┌─ Source data
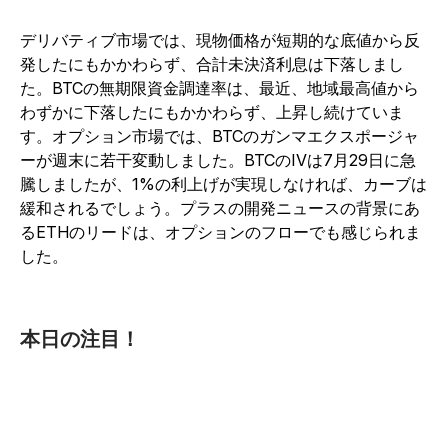
デリバティブ市場では、現物価格が短期的な底値から反
発したにもかかわらず、合計未決済利息は下落しまし
た。BTCの無期限資金調達率は、最近、地域最高値から
わずかに下落したにもかかわらず、上昇し続けていま
す。オプション市場では、BTCのガンマエクスポージャ
ーが週末に若干変動しました。BTCのIVは7月29日に急
騰しましたが、1%の利上げが実現しなければ、カーブは
緩和されるでしょう。プラスの開発ニュースの背景にあ
るETHのリードは、オプションのフローでも感じられま
した。
本日の注目！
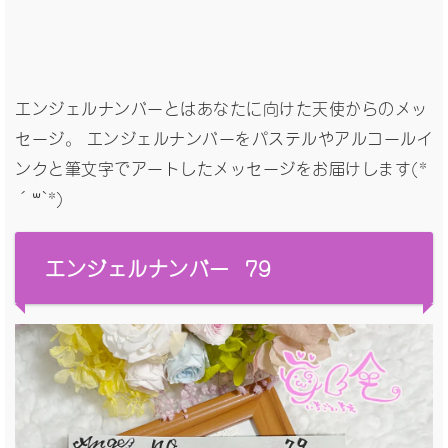
エンジェルナンバーとはあなたに向けた天使からのメッ
セージ。 エンジェルナンバーをパステルやアルコールイ
ンクと筆文字でアートしたメッセージをお届けします(*
´꒳`*)
エンジェルナンバー 79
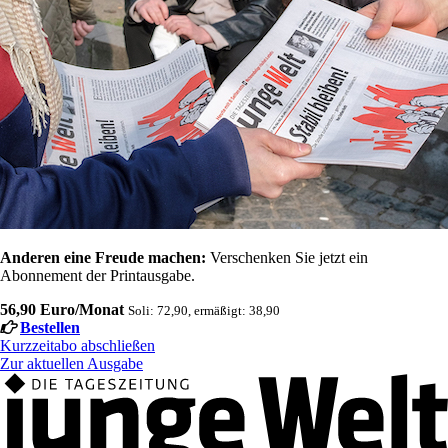
Anderen eine Freude machen:
Verschenken Sie jetzt ein
Abonnement der Printausgabe.
56,90 Euro/Monat
Soli: 72,90, ermäßigt: 38,90
Bestellen
Kurzzeitabo abschließen
Zur aktuellen Ausgabe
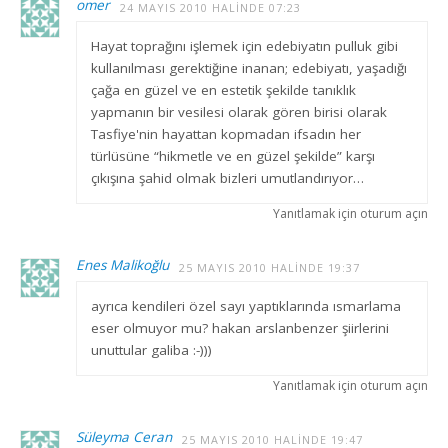
omer
24 MAYIS 2010 HALINDE 07:23
Hayat toprağını işlemek için edebiyatın pulluk gibi
kullanılması gerektiğine inanan; edebiyatı, yaşadığı
çağa en güzel ve en estetik şekilde tanıklık
yapmanın bir vesilesi olarak gören birisi olarak
Tasfiye'nin hayattan kopmadan ifsadın her
türlüsüne “hikmetle ve en güzel şekilde” karşı
çıkışına şahid olmak bizleri umutlandırıyor…
Yanıtlamak için oturum açın
Enes Malikoğlu
25 MAYIS 2010 HALINDE 19:37
ayrıca kendileri özel sayı yaptıklarında ısmarlama
eser olmuyor mu? hakan arslanbenzer şiirlerini
unuttular galiba :-)))
Yanıtlamak için oturum açın
Süleyma Ceran
25 MAYIS 2010 HALINDE 19:47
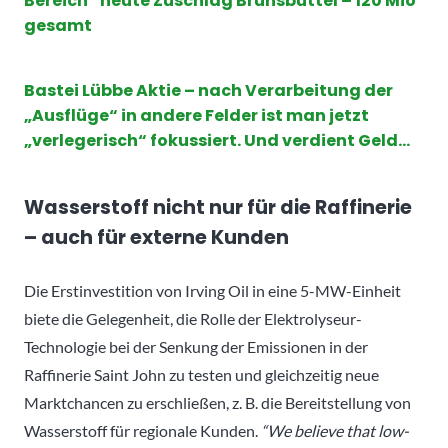
Bereich“ heute Zuschlag Brunsbüttel – 120 Mio
gesamt
Bastei Lübbe Aktie – nach Verarbeitung der
„Ausflüge“ in andere Felder ist man jetzt
„verlegerisch“ fokussiert. Und verdient Geld…
Wasserstoff nicht nur für die Raffinerie
– auch für externe Kunden
Die Erstinvestition von Irving Oil in eine 5-MW-Einheit
biete die Gelegenheit, die Rolle der Elektrolyseur-
Technologie bei der Senkung der Emissionen in der
Raffinerie Saint John zu testen und gleichzeitig neue
Marktchancen zu erschließen, z. B. die Bereitstellung von
Wasserstoff für regionale Kunden.
“We believe that low-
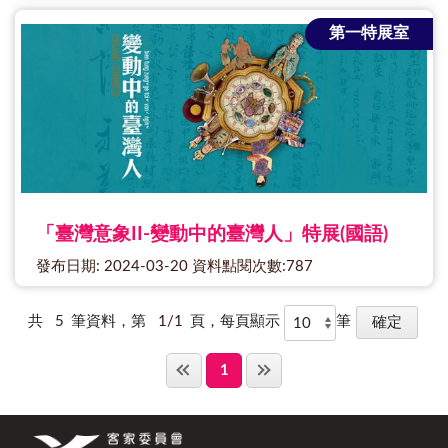
第一特展室
「臺灣意象II-變動中的臺灣人」特展(國語)
發布日期: 2024-03-20 資料點閱次數:787
共
5
筆資料，第
1/1
頁，每頁顯示
筆
1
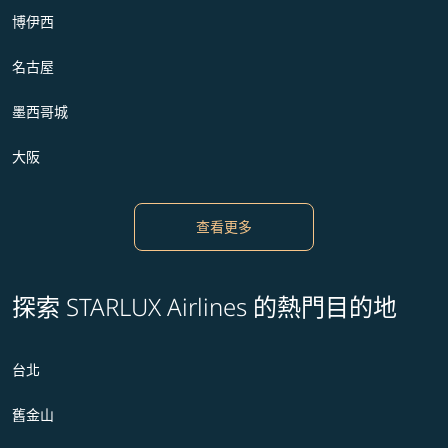
博伊西
名古屋
墨西哥城
大阪
查看更多
探索 STARLUX Airlines 的熱門目的地
台北
舊金山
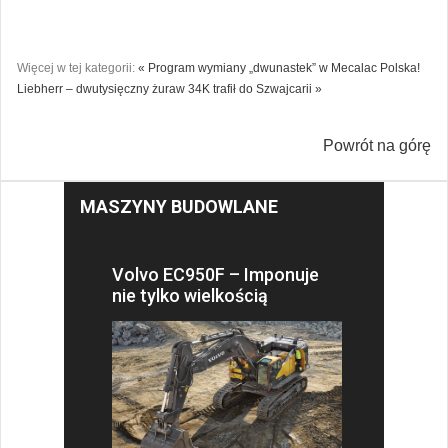
Więcej w tej kategorii:
« Program wymiany „dwunastek” w Mecalac Polska!
Liebherr – dwutysięczny żuraw 34K trafił do Szwajcarii »
Powrót na górę
MASZYNY BUDOWLANE
Volvo EC950F – Imponuje
nie tylko wielkością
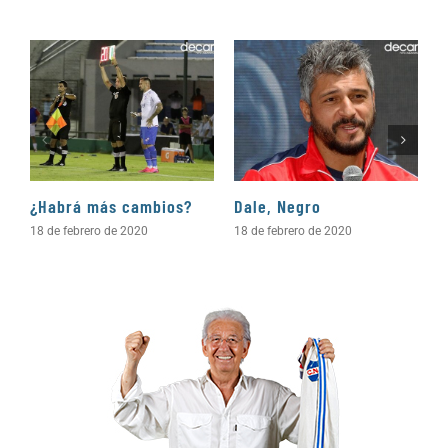
¿Habrá más cambios?
Dale, Negro
P
18 de febrero de 2020
18 de febrero de 2020
1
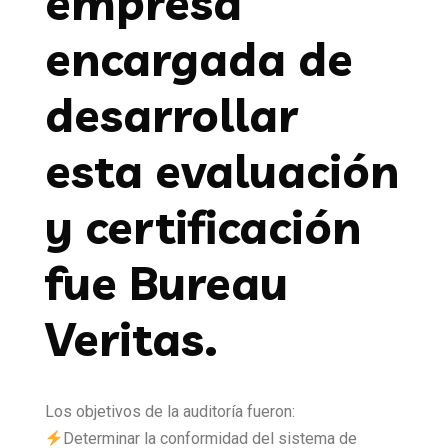
empresa
encargada de
desarrollar
esta evaluación
y certificación
fue Bureau
Veritas.
Los objetivos de la auditoría fueron:
Determinar la conformidad del sistema de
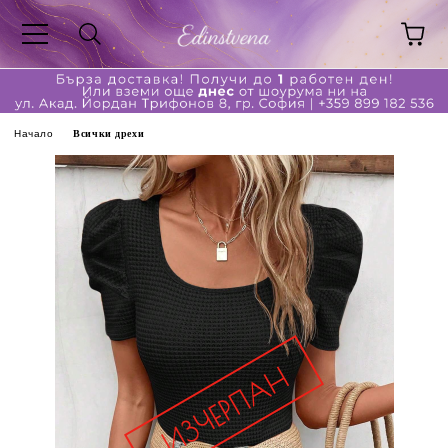
Начало
Всички дрехи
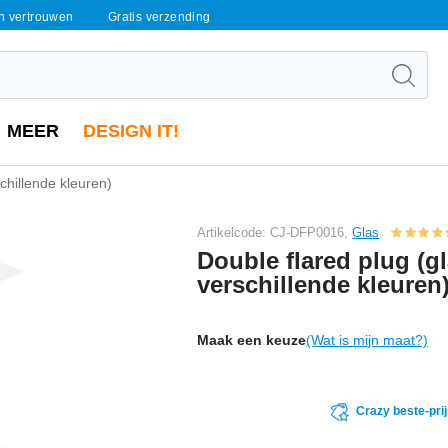
en vertrouwen
Gratis verzending
MEER
DESIGN IT!
schillende kleuren)
Artikelcode: CJ-DFP0016,
Glas
Double flared plug (gl
verschillende kleuren
Maak een keuze
(Wat is mijn maat?)
Crazy beste-pri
└─
Copy each line of the data that contains the word "MAYIS", leaving the other lines out.

24 MAYIS 2010 HALINDE 07:23
25 MAYIS 2010 HALINDE 19:37
25 MAYIS 2010 HALINDE 19:47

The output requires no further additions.